Esclusiva

Gennaio 13 2025
Oliviero Toscani, il fotografo che cambiò la pubblicità

Il fotografo aveva 82 anni. Da due anni era malato di amiloidosi. Toscani è stata la mente di tante campagne pubblicitarie

Oliviero Toscani, il celebre fotografo italiano, è morto lunedì mattina a 82 anni. Conosciuto come la forza creativa dietro alcuni dei marchi di maggior successo al mondo, Toscani ha realizzato alcune delle più iconiche campagne pubblicitarie dagli anni ’80 fino agli anni 2000.  

La morte è stata annunciata dalla famiglia con un breve comunicato stampa. Ricoverato il 10 gennaio all’ospedale di Cecina, in Toscana, il fotografo da due anni soffre di amiloidosi. La malattia è una patologia rara, caratterizzata da un accumulo di aggregati proteici anomali che si depositano in diversi tessuti del corpo, danneggiando gli organi.

Nato a Milano nel 1942, Toscani pubblica la sua prima foto a 14 anni sul Corriere della Sera: suo padre, Fedele Toscani, è infatti uno dei primi fotoreporter del quotidiano. L’immagine è un ritratto di Rachele Mussolini, consorte di Benito, realizzata durante la tumulazione del dittatore a Predappio. Mentre suo papà Fedele era impegnato a documentare la cerimonia per il giornale, Oliviero scatta un primo piano della vedova: «Mio padre mi disse che ero stato più bravo di lui», ha confessato in un’intervista anni dopo. 

Inizia quasi subito a lavorare nella pubblicità, che ha sempre dichiarato di preferire a certi film: per cornetto Algida sceglie un’immagine con tre ragazze che vanno su un tandem gustando il gelato.

Ma il successo arriva dal 1982, anno in cui inizia a curare le campagne di Benetton. E se fino a quel momento le pubblicità rappresentavano soltanto se stesse, con Toscani il marchio di moda diventa un pretesto per parlare di tematiche sociali.

I suoi scatti, realizzati principalmente con il fondale bianco «perché è la mia ossessione», rappresentano l’uguaglianza razziale, l’omofobia, l’aids, la mafia e l’abolizione della pena di morte.  «La mia arma è la fotografia, non a caso in inglese si dice “to shoot”, che significa anche sparare» ha dichiarato a Repubblica qualche anno fa.

Nel 1991 utilizzare un bacio tra una suora e un sacerdote per pubblicizzare un maglioncino sembrava ai più un’eresia, ma la scelta veniva vista da tanti giovani con curiosità perché quelle immagini rappresentavano la rottura di un tabù e il passaggio a una fase successiva di emancipazione. 

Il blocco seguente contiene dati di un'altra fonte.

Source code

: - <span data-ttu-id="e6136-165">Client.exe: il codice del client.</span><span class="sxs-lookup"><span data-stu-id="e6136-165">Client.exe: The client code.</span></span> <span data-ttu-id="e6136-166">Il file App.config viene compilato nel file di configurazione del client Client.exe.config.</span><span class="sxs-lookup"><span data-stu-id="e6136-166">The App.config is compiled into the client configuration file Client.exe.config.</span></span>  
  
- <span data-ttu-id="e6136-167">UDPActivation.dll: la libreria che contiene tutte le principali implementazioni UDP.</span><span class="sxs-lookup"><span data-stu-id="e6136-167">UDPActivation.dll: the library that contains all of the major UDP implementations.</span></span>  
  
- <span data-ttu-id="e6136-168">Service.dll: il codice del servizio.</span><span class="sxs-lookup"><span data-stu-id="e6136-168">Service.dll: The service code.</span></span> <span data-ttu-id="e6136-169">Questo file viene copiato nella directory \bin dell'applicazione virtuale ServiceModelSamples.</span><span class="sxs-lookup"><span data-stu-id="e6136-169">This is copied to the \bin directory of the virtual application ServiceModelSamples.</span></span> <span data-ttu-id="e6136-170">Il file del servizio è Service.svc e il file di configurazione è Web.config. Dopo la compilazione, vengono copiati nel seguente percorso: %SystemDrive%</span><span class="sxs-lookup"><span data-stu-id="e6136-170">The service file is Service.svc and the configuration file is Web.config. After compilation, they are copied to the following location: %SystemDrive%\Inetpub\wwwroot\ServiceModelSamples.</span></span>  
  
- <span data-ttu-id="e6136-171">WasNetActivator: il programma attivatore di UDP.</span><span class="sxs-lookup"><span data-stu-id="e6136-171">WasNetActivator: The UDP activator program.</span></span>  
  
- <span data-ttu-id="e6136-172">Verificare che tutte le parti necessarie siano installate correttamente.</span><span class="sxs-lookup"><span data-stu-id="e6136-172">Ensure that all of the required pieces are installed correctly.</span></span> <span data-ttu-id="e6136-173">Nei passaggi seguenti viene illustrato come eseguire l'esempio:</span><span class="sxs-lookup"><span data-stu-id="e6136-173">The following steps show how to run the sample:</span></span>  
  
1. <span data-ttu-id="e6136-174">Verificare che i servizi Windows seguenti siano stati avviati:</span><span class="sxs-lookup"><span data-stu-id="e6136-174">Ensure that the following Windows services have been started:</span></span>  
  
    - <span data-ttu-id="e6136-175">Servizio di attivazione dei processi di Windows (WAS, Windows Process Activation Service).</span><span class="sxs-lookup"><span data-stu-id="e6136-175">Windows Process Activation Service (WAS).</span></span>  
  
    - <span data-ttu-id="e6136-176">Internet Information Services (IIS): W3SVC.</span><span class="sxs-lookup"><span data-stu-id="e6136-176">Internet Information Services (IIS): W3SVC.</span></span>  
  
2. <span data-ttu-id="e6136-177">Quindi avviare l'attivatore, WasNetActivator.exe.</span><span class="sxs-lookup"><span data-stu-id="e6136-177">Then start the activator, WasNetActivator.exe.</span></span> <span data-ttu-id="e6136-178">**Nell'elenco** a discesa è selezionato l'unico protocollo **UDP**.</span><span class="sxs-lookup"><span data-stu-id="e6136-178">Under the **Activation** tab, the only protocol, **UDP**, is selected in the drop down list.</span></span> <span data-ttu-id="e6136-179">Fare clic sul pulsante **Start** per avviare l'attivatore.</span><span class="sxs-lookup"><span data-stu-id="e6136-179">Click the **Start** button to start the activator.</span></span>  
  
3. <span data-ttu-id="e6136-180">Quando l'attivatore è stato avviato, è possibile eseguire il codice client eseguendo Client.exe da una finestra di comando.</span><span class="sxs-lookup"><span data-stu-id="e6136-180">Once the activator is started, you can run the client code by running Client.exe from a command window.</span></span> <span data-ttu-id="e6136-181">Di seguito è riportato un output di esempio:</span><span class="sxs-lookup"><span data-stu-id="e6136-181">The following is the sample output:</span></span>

Per oltre 20 anni la vita di Toscani si è intrecciata con quella di Benetton ma il rapporto è stato segnato da tante controversie e interruzioni: la prima nel 2000 quando il fotografo ha affiancato al logo verde dell’azienda una serie di ritratti di condannati alla sedia elettrica negli Stati Uniti. Lo Stato del Missouri accusò l’artista di aver immortalato i detenuti con l’inganno, senza aver specificato lo scopo commerciale delle foto stesse. 

Toscani si difese spiegando che non si trattava di mera pubblicità ma di un modo per esporre la propria idea contro la pena di morte. Nonostante le scuse e l’interruzione della collaborazione, il marchio fu costretto a chiudere circa 400 punti vendita. 

Ma Oliviero Toscani è stato molto di più del fotografo del marchio trevigiano: un artista irriverente, polemico e diretto. Gli scatti non dovevano piacere ma “far parlare” perché «la ricerca di consenso crea mediocrità». 

Nel 1973, ad esempio, lo scatto per i jeans Jesus venne criticato anche dal quotidiano della Santa Sede, l’Osservatore Romano: «Non c’erano soldi. Tutta roba artigianale. Quando tornai a Milano, cominciai a fare un po’ di foto di prova. A un certo punto mi accorsi che in strada tutti guardavano il sedere di Donna Jordan» ha confessato il fotografo in un’intervista alla rivista Oggi. Il viso della modella era già famoso ma il suo lato B no: «Per questo l’ho messo al centro della campagna, con sopra lo slogan “Chi mi ama mi segua”. Quei jeans di Donna Jordan non erano neanche Jesus. Erano dei Levi’s. Io li tagliai ancora più corti». 

In questi anni ottanta anni ne ha fatte tante, «di tutti i colori», perché quello che caratterizza la sua fotografia era l’impegno civile. La scommessa di Toscani era sempre la stessa: quella di essere immortale. Perché in fondo, come raccontava nel suo libro Non sono obiettivo, «la vecchiaia non è altro che il castigo di essere ancora vivi».